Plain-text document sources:
==*==

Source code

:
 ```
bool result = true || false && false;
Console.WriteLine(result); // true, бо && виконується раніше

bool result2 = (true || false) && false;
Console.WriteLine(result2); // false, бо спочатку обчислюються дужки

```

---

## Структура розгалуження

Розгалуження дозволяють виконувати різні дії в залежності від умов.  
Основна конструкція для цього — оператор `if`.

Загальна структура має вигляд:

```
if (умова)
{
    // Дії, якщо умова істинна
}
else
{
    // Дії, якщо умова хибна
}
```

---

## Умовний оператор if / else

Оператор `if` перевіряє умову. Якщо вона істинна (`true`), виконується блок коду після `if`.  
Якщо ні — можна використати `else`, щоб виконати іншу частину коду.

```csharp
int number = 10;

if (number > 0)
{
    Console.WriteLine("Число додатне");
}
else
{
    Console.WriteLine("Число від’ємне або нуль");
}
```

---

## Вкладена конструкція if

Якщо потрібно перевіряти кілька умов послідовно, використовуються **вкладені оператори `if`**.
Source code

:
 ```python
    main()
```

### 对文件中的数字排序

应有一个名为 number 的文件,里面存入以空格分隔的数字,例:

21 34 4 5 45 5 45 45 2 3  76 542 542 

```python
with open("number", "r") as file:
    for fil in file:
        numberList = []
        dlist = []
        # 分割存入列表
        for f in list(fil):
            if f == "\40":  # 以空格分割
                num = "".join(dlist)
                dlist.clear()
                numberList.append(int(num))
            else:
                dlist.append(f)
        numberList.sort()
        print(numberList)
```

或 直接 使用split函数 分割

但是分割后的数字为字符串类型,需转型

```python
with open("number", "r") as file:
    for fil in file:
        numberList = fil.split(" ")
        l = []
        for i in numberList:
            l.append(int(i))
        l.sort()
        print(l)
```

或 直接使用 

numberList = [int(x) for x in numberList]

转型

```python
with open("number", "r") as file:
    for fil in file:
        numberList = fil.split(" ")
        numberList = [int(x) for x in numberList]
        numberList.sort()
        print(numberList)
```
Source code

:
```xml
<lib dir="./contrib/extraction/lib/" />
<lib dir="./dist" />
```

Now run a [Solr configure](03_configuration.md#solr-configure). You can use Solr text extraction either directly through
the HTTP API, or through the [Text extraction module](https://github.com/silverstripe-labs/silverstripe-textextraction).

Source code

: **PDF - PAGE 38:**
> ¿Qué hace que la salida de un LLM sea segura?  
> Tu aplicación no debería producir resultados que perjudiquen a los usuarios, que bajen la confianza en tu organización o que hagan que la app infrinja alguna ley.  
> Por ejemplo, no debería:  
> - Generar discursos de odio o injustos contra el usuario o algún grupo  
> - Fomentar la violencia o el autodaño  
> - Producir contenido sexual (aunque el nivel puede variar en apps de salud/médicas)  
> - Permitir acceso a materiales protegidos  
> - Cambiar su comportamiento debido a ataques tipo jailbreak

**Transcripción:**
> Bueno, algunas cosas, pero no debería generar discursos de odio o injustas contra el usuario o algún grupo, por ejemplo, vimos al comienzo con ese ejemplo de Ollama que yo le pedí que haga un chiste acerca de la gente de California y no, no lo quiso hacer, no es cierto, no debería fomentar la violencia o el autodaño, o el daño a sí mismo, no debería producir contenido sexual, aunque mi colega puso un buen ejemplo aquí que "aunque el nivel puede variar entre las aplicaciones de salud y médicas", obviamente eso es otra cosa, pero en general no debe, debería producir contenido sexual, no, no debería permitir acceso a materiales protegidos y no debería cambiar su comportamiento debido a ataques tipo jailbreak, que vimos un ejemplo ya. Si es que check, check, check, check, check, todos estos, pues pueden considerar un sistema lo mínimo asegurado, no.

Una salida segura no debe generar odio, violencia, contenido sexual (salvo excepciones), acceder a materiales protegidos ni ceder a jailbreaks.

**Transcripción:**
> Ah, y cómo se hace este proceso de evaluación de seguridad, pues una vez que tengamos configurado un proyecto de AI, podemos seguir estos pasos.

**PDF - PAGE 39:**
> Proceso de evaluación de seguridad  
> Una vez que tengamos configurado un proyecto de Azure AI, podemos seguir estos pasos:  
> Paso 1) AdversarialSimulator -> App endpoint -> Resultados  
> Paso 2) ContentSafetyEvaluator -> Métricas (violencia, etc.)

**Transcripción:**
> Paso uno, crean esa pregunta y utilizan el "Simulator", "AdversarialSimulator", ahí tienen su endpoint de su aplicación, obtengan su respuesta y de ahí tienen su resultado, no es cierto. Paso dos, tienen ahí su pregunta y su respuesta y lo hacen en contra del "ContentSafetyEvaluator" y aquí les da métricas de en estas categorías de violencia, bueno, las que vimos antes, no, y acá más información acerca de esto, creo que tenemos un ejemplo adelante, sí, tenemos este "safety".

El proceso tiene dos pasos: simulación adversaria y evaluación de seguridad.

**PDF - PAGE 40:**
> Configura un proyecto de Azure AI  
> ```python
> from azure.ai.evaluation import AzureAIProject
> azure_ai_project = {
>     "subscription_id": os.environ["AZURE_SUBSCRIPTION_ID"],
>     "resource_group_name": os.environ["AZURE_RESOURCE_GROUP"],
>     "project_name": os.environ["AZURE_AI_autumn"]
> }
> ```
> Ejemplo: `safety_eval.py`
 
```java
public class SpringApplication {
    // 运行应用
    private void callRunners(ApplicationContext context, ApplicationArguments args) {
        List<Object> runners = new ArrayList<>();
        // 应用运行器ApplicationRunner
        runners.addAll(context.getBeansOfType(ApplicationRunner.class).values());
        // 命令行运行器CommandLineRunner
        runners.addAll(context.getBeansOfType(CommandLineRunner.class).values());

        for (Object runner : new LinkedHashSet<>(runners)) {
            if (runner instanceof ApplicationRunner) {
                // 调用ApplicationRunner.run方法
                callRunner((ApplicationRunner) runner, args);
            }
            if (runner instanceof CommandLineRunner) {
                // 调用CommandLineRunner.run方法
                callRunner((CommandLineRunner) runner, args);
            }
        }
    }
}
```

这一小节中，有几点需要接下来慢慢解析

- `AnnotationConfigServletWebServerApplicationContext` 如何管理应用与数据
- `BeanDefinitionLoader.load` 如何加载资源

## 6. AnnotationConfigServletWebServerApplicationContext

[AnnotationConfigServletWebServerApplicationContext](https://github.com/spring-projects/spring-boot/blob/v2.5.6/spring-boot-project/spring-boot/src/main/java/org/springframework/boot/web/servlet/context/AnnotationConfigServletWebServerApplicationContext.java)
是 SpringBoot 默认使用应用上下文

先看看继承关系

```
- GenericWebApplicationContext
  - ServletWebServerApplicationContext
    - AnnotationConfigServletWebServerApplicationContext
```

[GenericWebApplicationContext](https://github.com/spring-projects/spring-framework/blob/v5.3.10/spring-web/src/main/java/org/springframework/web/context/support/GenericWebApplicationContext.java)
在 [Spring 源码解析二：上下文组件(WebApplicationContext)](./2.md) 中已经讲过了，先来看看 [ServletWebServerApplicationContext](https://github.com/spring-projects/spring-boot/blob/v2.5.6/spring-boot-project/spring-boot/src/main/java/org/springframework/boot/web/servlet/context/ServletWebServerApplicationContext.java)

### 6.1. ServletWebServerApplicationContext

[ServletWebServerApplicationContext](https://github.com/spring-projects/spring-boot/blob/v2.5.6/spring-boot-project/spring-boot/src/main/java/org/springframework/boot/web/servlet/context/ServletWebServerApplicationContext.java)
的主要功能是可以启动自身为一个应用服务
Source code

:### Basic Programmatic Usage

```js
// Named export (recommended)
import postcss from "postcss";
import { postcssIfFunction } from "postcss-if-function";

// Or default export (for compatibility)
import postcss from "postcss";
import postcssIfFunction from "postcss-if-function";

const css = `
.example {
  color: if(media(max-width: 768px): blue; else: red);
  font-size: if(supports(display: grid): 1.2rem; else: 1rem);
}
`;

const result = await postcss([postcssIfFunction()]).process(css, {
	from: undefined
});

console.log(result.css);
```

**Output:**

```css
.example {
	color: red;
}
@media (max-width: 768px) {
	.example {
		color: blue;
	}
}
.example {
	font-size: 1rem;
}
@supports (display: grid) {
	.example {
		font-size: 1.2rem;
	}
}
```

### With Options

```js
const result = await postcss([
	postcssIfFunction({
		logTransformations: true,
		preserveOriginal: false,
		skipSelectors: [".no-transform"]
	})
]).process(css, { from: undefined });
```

==*==

- Exercise directions: From the first line of the data through the line with "## Вкладена конструкція if", quote each line exactly and add nothing else.

- Expected output:
Source code

:
 ```
bool result = true || false && false;
Console.WriteLine(result); // true, бо && виконується раніше

bool result2 = (true || false) && false;
Console.WriteLine(result2); // false, бо спочатку обчислюються дужки

```

---

## Структура розгалуження

Розгалуження дозволяють виконувати різні дії в залежності від умов.  
Основна конструкція для цього — оператор `if`.

Загальна структура має вигляд:

```
if (умова)
{
    // Дії, якщо умова істинна
}
else
{
    // Дії, якщо умова хибна
}
```

---

## Умовний оператор if / else

Оператор `if` перевіряє умову. Якщо вона істинна (`true`), виконується блок коду після `if`.  
Якщо ні — можна використати `else`, щоб виконати іншу частину коду.

```csharp
int number = 10;

if (number > 0)
{
    Console.WriteLine("Число додатне");
}
else
{
    Console.WriteLine("Число від’ємне або нуль");
}
```

---

## Вкладена конструкція if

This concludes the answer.